Chemoenzymatic synthesis of 2-azidoethyl-ganglio-oligosaccharides GD3, GT3, GM2, GD2, GT2, GM1, and GD1a

We have synthesized several ganglio-oligosaccharide structures using glycosyltransferases from Campylobacter jejuni. The enzymes, α-(2→3/8)-sialyltransferase (Cst-II), β-(1→4)- N-acetylgalactosaminyltransferase (CgtA), and β-(1→3)-galactosyltransferase (CgtB), were produced in large-scale fermentation from Escherichia coli and further characterized based on their acceptor specificities. 2-Azidoethyl-glycosides corresponding to the oligosaccharides of GD3 (α- D-Neu p5Ac-(2→8)-α- D-Neu p5Ac-(2→3)-β- D-Gal p-(1→4)-β- D-Glc p-), GT3 (α- D-Neu p5Ac-(2→8)-α- D-Neu p5Ac-(2→8)-α- D-Neu p5Ac-(2→3)-β- D-Gal p-(1→4)-β- D-Glc p-), GM2 (β- D-Gal pNAc-(1→4)-[α- D-Neu p5Ac-(2→3)]-β- D-Gal p-(1→4)-β- D-Glc p-), GD2 (β- D-Gal pNAc-(1→4)-[α- D-Neu p5Ac-(2→8)-α- D-Neu p5Ac-(2→3)]-β- D-Gal p-(1→4)-β- D-Glc p-), GT2 (β- D-Gal pNAc-(1→4)-[α- D-Neu p5Ac-(2→8)-α- D-Neu p5Ac-(2→8)-α- D-Neu p5Ac-(2→3)]-β- D-Gal p-(1→4)-β- D-Glc p-), and GM1 (β- D-Gal p-(1→3)-β- D-Gal pNAc-(1→4)-[α- D-Neu p5Ac-(2→3)]-β- D-Gal p-(1→4)-β- D-Glc p-) were synthesized in high yields (gram-scale).
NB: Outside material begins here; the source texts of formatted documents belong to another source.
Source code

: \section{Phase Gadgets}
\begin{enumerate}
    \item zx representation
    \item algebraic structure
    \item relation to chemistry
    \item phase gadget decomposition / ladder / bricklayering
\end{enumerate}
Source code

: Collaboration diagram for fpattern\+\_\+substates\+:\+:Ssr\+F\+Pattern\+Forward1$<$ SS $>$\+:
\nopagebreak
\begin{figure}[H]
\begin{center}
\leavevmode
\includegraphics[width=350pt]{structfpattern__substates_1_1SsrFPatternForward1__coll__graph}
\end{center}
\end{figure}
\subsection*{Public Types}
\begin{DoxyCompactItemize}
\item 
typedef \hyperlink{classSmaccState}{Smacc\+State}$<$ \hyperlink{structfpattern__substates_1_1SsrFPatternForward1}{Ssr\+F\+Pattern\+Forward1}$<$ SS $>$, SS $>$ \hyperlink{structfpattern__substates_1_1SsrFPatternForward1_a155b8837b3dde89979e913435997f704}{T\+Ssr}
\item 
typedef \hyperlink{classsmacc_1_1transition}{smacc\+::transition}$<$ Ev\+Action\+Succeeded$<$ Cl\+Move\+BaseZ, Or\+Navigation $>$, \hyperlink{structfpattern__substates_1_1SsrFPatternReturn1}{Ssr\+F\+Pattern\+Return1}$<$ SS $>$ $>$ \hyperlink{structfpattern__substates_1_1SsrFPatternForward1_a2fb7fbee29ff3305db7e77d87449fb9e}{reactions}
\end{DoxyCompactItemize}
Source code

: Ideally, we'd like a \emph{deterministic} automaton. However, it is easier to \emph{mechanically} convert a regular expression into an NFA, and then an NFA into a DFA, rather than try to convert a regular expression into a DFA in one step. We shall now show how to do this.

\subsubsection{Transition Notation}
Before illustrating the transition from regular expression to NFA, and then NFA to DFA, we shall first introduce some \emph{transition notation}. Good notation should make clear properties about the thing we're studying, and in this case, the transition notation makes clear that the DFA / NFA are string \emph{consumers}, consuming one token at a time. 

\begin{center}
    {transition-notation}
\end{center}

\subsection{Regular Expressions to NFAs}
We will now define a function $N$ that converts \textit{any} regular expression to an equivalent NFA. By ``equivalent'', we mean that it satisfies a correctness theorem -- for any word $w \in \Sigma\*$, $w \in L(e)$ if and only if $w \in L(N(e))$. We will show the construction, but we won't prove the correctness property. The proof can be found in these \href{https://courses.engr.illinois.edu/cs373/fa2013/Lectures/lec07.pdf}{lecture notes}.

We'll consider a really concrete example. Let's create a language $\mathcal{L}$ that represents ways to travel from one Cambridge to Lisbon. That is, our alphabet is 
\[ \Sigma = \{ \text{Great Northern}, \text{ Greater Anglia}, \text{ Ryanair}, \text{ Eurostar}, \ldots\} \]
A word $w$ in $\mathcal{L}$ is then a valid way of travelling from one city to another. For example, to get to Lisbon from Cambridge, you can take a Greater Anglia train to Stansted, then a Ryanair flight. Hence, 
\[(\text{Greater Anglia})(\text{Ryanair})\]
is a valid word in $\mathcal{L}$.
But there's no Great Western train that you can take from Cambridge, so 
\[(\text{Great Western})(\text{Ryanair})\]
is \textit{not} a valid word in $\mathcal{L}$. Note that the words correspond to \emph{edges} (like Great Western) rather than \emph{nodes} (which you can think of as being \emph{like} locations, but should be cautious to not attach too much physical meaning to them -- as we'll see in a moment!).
In addition, a mammalian α-(2→3)-sialyltransferase (ST3Gal I) was used to sialylate GM1 and generate GD1a (α- D-Neu p5Ac-(2→3)-β- D-Gal p-(1→3)-β- D-Gal pNAc-(1→4)-[α- D-Neu p5Ac-(2→3)]-β- D-Gal p-(1→4)-β- D-Glc p-) oligosaccharide. We also cloned and expressed a rat UDP- N-acetylglucosamine-4′epimerase (GalNAcE) in E. coli AD202 cells for cost saving in situ conversion of less expensive UDP-GlcNAc to UDP-GalNAc.